Regional Polarization and Trump's Electoral Performance
Tom Edsall suggested that I look at the regional socioeconomic correlates of Trump's electoral performance. Why that didn't cross my mind before I know not. But here goes.
Political polarization in the United States means that the overwhelming best predictor of a major party presidential candidate's electoral performance is the performance of the previous candidate of the party. This was clearly the case in this election. [All data in this post is at the county level. The socioeconomic data is from GeoFRED while the vote count is from here.]
In what follows, therefore, we will look at the correlates of Trump's performance relative to Mitt Romney's in 2012. This is the cleanest way to control for partisan polarization. We're going to examine the socioeconomic indicators of counties where Trump gained vote share compared to Romney.

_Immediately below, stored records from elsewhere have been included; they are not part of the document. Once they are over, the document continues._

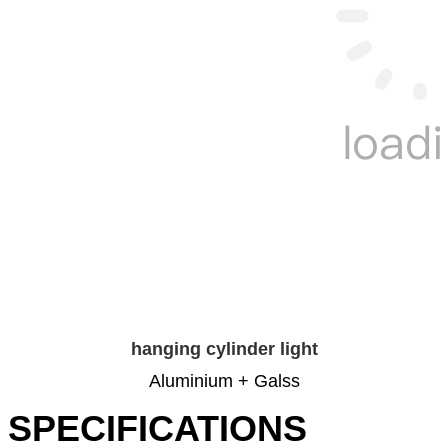
hanging cylinder light
Aluminium + Galss
SPECIFICATIONS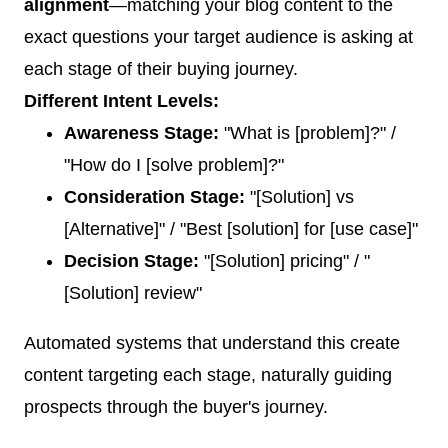
alignment
—matching your blog content to the
exact questions your target audience is asking at
each stage of their buying journey.
Different Intent Levels:
Awareness Stage:
"What is [problem]?" /
"How do I [solve problem]?"
Consideration Stage:
"[Solution] vs
[Alternative]" / "Best [solution] for [use case]"
Decision Stage:
"[Solution] pricing" / "
[Solution] review"
Automated systems that understand this create
content targeting each stage, naturally guiding
prospects through the buyer's journey.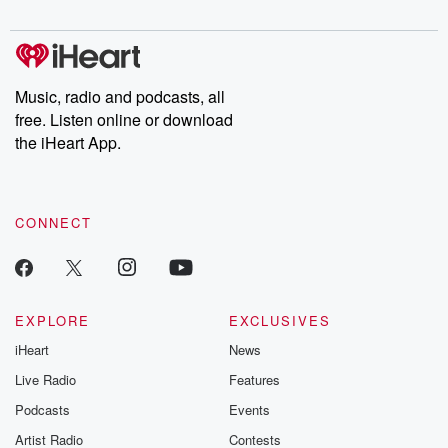
digs into real-life stories of betrayal and the aftermath. From
stories of double lives to dark discoveries, these are cautionary
tales and accounts of resilience against all odds. From the
producers of the critically acclaimed Betrayal series, Betrayal
Weekly drops new episodes every Thursday. If you would like to
share your story, you can reach out to the Betrayal Team by
Music, radio and podcasts, all
emailing them at betrayalpod@gmail.com and follow us on
free. Listen online or download
Instagram at @betrayalpod and @glasspodcasts. Please join
our Substack for additional exclusive content, curated book
the iHeart App.
recommendations, and community discussions. Sign up FREE
by clicking this link Beyond Betrayal Substack. Join our
community dedicated to truth, resilience, and healing. Your
voice matters! Be a part of our Betrayal journey on Substack.
CONNECT
EXPLORE
EXCLUSIVES
iHeart
News
Live Radio
Features
Podcasts
Events
Artist Radio
Contests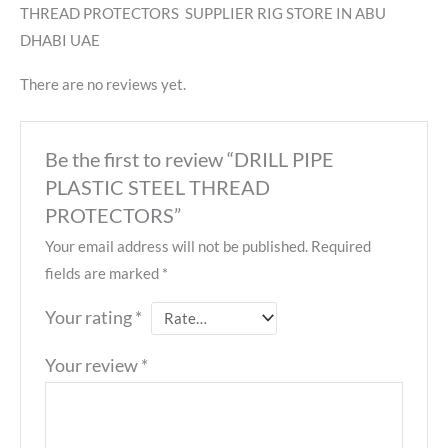
THREAD PROTECTORS SUPPLIER RIG STORE IN ABU
DHABI UAE
There are no reviews yet.
Be the first to review “DRILL PIPE
PLASTIC STEEL THREAD
PROTECTORS”
Your email address will not be published.
Required
fields are marked
*
Your rating
*
Your review
*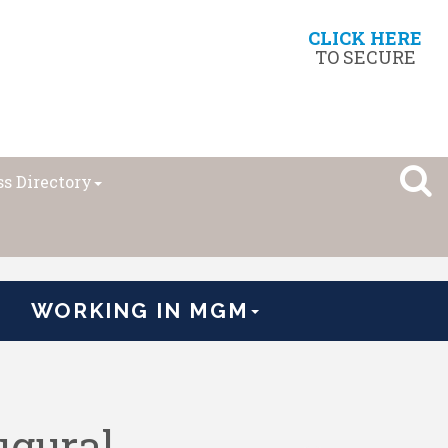
CLICK HERE
TO SECURE
s Directory
WORKING IN MGM
gural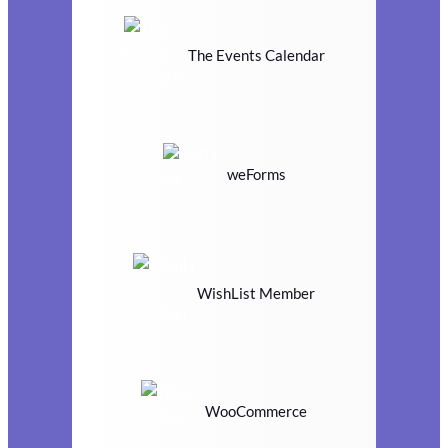
The Events Calendar
weForms
WishList Member
WooCommerce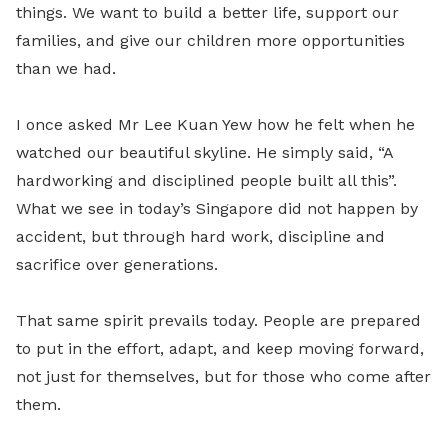
things. We want to build a better life, support our
families, and give our children more opportunities
than we had.
I once asked Mr Lee Kuan Yew how he felt when he
watched our beautiful skyline. He simply said, “A
hardworking and disciplined people built all this”.
What we see in today’s Singapore did not happen by
accident, but through hard work, discipline and
sacrifice over generations.
That same spirit prevails today. People are prepared
to put in the effort, adapt, and keep moving forward,
not just for themselves, but for those who come after
them.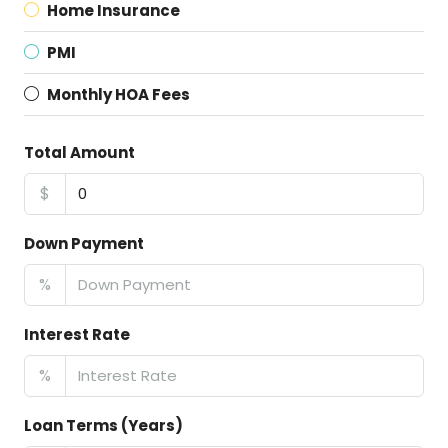
Home Insurance
PMI
Monthly HOA Fees
Total Amount
$
Down Payment
%
Interest Rate
%
Loan Terms (Years)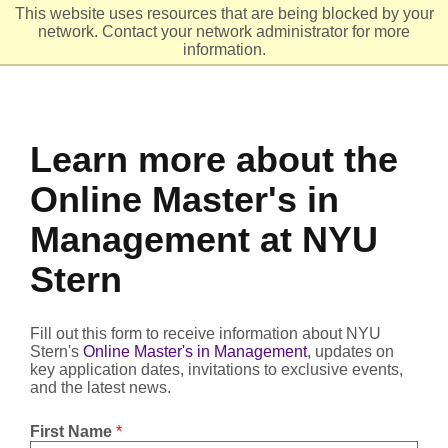
This website uses resources that are being blocked by your
network. Contact your network administrator for more
Header
Ope
information.
Learn more about the
Online Master's in
Management at NYU
Stern
Fill out this form to receive information about NYU
Stern's
Online Master's in Management
, updates on
key application dates, invitations to exclusive events,
and the latest news.
First Name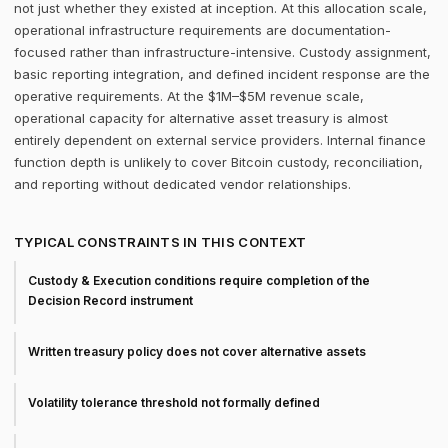
not just whether they existed at inception. At this allocation scale,
operational infrastructure requirements are documentation-
focused rather than infrastructure-intensive. Custody assignment,
basic reporting integration, and defined incident response are the
operative requirements. At the $1M–$5M revenue scale,
operational capacity for alternative asset treasury is almost
entirely dependent on external service providers. Internal finance
function depth is unlikely to cover Bitcoin custody, reconciliation,
and reporting without dedicated vendor relationships.
TYPICAL CONSTRAINTS IN THIS CONTEXT
Custody & Execution conditions require completion of the
Decision Record instrument
Written treasury policy does not cover alternative assets
Volatility tolerance threshold not formally defined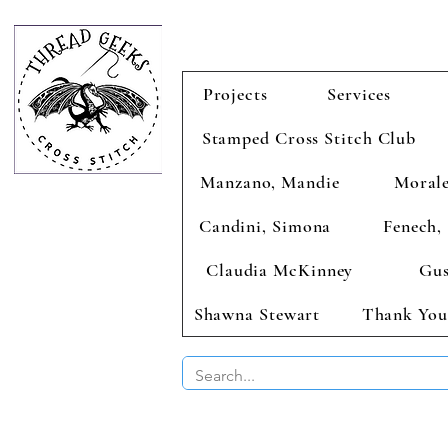
Projects
Services
Stamped Cross Stitch Club
Manzano, Mandie
Morale
Candini, Simona
Fenech, 
Claudia McKinney
Gus
Shawna Stewart
Thank You
BUY 2 CHAR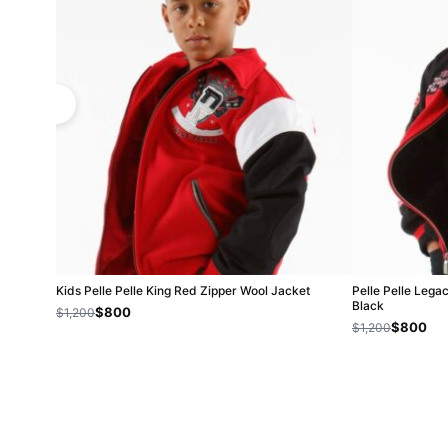
Kids Pelle Pelle King Red Zipper Wool Jacket
Pelle Pelle Lega
Black
$800
$1,200
$800
$1,200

Specifically, we will divide the counties into five buckets: Blowout, where Trump's vote share was 5 percent below Romney's; Major Loss, where Trump's vote share was between 5 and 2.5 percent below Romney's; Moderate Loss, where his vote share was between 2.5 and at par with Romney's; Moderate Gain, where Trump increased the GOP's share by less than 2.5 percent; Major Gain, where he increased it by between 2.5 and 5 percent; and finally, Land Slide, where Trump gained more than 5 percent relative to Romney.
More sophisticated strategies are certainly possible. But this strategy will allow us to visualize the data cleanly.
We begin with the number of counties. This chart is no surprise to anyone who watched the results on election night. A lot more of the map was colored red than in 2012. There was a major swing in a large number of counties.
But most such counties are very sparsely populated. The most populous counties actually went for Clinton at higher rates than they had gone for Obama in 2012. These two charts illustrate the GOP's astonishing geographic advantage.
Let's move on to socioeconomic variables. The next two charts show the median household income and per capita incomes averaged over all the counties in each of the six buckets. Both paint a consistent picture: Trump did worse than Romney in a typical affluent county, but did better than him in poorer counties. But neither was a strong correlate of Trump's performance. Median household income and per capita income explain only 13 percent and 10 percent of the variation in Trump's performance relative to Romney respectively.
The percentage of college graduates on the other hand, is a very strong predictor. It explains 35 percent of the variation in Trump's relative performance. High school diploma rate is, however, a poor predictor. Still, counties where Trump did worse than Romney typically had higher percentages of people with high school diplomas.
Trump did better than Romney in counties where poverty and unemployment rates are relatively high. Although the gradient is not constant.
Similarly, Trump did well in counties where the proportion of people relying on food stamps is high.
But his performance was uncorrelated with crime rates. On the other hand, it was correlated with youth idleness rate---the percentage of 16-19 year olds who are neither working nor employed.
Similarly, counties where Trump improved on Romney's performance had higher percentages of families with children that are single parent households.
Finally, Trump did worse than Romney in counties with positive net migration rates and he did better in counties with negative net migration rates. This is the only dynamic variable we have in the dataset. (The others are snapshots and do not tell how things are changing in the counties.) It is therefore very interesting to find a clean correlation between net migration rates and Trump's relative performance. The upshot is that Trump did well in places that are hemorrhaging people.
A consistent picture emerges from all these charts. Trump got to the White House by outperforming Mitt Romney is counties that are less educated, have lower incomes and higher poverty rates, where a greater proportion of people rely on food stamps, where many young adults are idle and children are growing up in broken homes. This is the America that is getting left behind. People are quite literally leaving these counties for greener pastures.
We have yet to tackle the why of it all. Why has America become so regionally polarized? Is it global trade? Automation? Skill-biased technological change? The neoliberal policy consensus? The political economy of Washington, DC? A fairly coherent narrative can be constructed along any of these threads. It is much harder to evaluate their relative importance. And even harder to devise meaningful policy solutions.
While we quietly thank our stars that Trump is getting tamed by adult supervision, we cannot go back to ignoring fly-over country. For we now know quite well what happens when we do.